力とは速さ。電光石火の勢いをそのまま掌に乗せられた一撃で、オレの体勢は大きくよろめく。
「……ってぇなあ!」
倒れかける体を自身の意地で無理やり動かし、追撃を避けるため薙ぎ払うように蹴りを振るう。
牽制をかけつつ、バク転の要領でやつから距離を取る。
「……っぶねぇ。てめえ、なにもんだ? 無名のくせによく動くじゃねえか」
ダラダラ流れる汗を拭いながら、先の一撃で揺れた脳によるダメージを誤魔化す為に言葉を吐く。
「お前こそ、隙だらけの割に案外耐えるんだな」
「ぁあ?」
やつからの返答に確かな苛立ちを覚える。
しかし、この男を舐めきって余裕をかましていたのは疑いようのない事実だ。これは評価を改めざるを得ないだろう。
「はっ、まあてめえを舐めていたのは事実だ。なんせ見るからに弱そうだったからな。……だが、不意打ちとはいえこのオレに一撃入れたんだ。こっからはちゃんとぶっ飛ばしてやるよ」
姿勢を低く両の手の拳を腰元に置き、魔力を解放する。
灼熱のごとき魔力が拳に集約し、強大な破壊力を得る。さらにその魔力を脚にも付与、破壊力と機動力を一時的に増大させた。
「オラァ!」
地を粉砕するほどのパワーで地面を蹴り、速度を乗せた炎拳で銀狼に攻め込む。
この状態になったオレは単純な攻撃力、アジリティが飛躍的に跳ね上がり、チャンピオンにすら届きうる戦闘力を手にする。
その拳は岩をも砕き。その脚は大地を割る。
しかしその莫大な戦闘力と引き換えに、魔力解除後の戦闘力は一時的に大幅に弱まる。
この後の試合、それこそチャンピオンやオレより上位の剣闘士と戦う時のためのとっておきだったのだが、目の前のこの男には出し惜しみしていられない。オレの全力を持って確実に狩る。
「ゥラッ!」
拳撃と蹴りの嵐で銀狼は防戦必死。当たれば一撃必殺の連撃を回避、捌くことに精一杯だった。

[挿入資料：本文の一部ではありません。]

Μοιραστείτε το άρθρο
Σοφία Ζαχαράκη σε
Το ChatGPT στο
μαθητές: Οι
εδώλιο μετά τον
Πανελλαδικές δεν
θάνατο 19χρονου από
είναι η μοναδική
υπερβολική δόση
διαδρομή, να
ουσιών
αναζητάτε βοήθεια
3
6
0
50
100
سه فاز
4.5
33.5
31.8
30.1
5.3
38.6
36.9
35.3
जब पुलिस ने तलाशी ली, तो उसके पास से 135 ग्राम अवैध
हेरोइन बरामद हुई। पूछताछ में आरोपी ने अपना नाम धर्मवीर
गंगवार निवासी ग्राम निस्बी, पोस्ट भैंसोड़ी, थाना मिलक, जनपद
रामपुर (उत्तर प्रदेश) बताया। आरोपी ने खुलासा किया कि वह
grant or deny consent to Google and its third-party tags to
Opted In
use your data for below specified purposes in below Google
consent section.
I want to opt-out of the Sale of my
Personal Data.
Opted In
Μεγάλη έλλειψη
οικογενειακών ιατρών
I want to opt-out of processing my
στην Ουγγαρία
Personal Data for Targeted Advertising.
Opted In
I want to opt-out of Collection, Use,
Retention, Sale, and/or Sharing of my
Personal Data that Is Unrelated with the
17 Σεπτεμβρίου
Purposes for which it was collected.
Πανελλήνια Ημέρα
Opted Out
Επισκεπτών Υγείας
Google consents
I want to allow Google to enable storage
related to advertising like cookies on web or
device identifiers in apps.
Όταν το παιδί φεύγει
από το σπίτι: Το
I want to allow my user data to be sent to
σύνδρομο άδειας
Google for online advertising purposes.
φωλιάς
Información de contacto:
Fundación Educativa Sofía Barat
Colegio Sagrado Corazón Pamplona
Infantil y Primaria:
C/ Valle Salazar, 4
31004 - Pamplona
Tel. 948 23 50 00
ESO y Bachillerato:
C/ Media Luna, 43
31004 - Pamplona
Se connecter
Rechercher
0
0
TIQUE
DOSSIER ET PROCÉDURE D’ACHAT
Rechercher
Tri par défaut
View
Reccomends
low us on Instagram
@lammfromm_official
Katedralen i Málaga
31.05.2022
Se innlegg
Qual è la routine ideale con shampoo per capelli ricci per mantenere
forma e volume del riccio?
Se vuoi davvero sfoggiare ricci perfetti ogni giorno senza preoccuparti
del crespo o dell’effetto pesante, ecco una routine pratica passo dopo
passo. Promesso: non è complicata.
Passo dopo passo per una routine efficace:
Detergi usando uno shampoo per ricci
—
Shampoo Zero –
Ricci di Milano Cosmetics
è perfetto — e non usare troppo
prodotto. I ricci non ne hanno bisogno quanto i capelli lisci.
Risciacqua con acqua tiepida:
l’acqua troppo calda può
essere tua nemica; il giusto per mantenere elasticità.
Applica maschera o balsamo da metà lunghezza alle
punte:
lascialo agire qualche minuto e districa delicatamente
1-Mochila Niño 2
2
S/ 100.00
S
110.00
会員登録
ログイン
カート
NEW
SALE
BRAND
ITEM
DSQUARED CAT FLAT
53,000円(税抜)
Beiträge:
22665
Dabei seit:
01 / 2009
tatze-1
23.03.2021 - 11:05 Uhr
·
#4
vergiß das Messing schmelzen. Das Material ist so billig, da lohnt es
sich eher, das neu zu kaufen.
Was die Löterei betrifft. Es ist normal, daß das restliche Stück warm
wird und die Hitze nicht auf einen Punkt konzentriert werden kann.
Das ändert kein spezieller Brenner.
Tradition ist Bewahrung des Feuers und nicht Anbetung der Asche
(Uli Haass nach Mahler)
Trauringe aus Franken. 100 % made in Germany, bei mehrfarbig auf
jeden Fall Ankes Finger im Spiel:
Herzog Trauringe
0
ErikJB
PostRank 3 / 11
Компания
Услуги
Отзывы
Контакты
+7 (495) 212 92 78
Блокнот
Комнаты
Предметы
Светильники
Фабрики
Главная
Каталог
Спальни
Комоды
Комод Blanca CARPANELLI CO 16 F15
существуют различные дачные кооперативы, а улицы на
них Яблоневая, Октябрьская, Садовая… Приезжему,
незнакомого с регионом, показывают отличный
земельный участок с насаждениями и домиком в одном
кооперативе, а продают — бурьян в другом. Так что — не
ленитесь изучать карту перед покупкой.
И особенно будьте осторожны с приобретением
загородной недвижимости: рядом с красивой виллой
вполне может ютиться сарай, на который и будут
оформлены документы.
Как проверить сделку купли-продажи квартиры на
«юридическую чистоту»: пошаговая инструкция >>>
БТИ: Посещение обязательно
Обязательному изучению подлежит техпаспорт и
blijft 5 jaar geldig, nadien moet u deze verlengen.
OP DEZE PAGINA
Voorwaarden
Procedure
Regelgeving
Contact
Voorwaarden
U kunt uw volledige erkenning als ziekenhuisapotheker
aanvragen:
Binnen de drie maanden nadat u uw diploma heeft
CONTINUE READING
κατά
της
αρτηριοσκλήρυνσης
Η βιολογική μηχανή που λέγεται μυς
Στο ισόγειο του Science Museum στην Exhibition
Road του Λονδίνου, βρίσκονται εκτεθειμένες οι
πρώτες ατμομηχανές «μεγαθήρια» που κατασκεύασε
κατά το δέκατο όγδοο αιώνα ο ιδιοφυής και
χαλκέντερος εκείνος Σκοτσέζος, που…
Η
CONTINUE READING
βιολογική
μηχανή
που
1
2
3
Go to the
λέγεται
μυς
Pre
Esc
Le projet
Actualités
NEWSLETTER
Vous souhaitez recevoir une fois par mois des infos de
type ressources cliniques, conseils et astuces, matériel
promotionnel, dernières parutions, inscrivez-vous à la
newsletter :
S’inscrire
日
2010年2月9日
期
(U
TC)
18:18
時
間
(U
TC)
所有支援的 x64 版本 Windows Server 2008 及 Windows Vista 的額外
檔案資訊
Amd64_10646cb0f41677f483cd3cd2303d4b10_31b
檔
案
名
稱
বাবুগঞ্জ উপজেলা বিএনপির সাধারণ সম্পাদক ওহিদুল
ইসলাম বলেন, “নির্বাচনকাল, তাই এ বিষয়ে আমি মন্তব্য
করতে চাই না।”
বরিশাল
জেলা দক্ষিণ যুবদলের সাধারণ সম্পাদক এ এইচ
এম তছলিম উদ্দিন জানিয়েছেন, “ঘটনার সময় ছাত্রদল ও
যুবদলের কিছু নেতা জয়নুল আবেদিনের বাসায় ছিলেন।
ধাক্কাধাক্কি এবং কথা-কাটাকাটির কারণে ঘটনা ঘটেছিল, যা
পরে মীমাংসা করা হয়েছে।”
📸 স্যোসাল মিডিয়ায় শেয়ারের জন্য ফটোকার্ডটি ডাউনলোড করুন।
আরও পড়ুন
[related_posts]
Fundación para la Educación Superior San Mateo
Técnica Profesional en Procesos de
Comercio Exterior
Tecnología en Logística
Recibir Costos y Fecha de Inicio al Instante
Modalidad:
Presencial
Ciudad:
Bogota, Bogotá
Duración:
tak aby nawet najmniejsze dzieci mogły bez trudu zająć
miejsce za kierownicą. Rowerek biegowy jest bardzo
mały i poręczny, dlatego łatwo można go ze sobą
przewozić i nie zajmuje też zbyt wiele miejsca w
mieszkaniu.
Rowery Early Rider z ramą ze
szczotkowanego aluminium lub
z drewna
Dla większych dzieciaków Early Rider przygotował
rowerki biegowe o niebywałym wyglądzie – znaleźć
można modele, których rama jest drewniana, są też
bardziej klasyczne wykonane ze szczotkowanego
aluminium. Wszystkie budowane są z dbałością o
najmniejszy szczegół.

「オラオラどうしたぁ⁉︎ 逃げるだけじゃ勝てねえ――」
……いや待て。
この状態のオレの攻撃を避けるだけじゃなく捌く? 限界まで引き上げた攻撃能力を得たこのオレの攻撃を?
「……ッ! っざけんなぁ!」
地面を殴り、突き上げた大地でやつの逃げ場を完全になくす。道はオレとやつとの一直線のみ。オレの全力ならば先の銀狼の高速移動は上回れる。つまり、単純な体術、近接戦闘力ならオレが大きく上回っているはずなのだ。
大気を裂くほどの速度でやつとの距離を詰める。
力とは速さ。それに加えてオレの魔力で強化された打撃でやつを確実に仕留める。逃げ場はない。これで――
「終わりだ!」
紅炎の破壊力を秘めた拳。強化した脚で跳躍し凄まじい速度でさらに攻撃力を上乗せして振り抜く、その一瞬。
オレの超速の打撃よりさらに速く、というのにまるで時間が遅くなったかのようにスローモーションで確かに見えたやつの拳が、速度に乗ったオレの顔面を闘技場の床ごと打ち抜いた。
「たしかにその速さと攻撃力には目を見張るものがある」
途絶えゆく意識のさなか僅かに見えたオレを見下ろす視線。
「だが、それだけだ」
オレはこの『敗北』を生涯忘れることはないだろう。絶対に。
――Aブロック一回戦全試合終了。
第一試合――リリス
第二試合――エリック
第三試合――グレン
第四試合――シュウスイ
第五試合――銀狼
これから三十分ほど休憩を挟み、Bブロックの試合を開始する。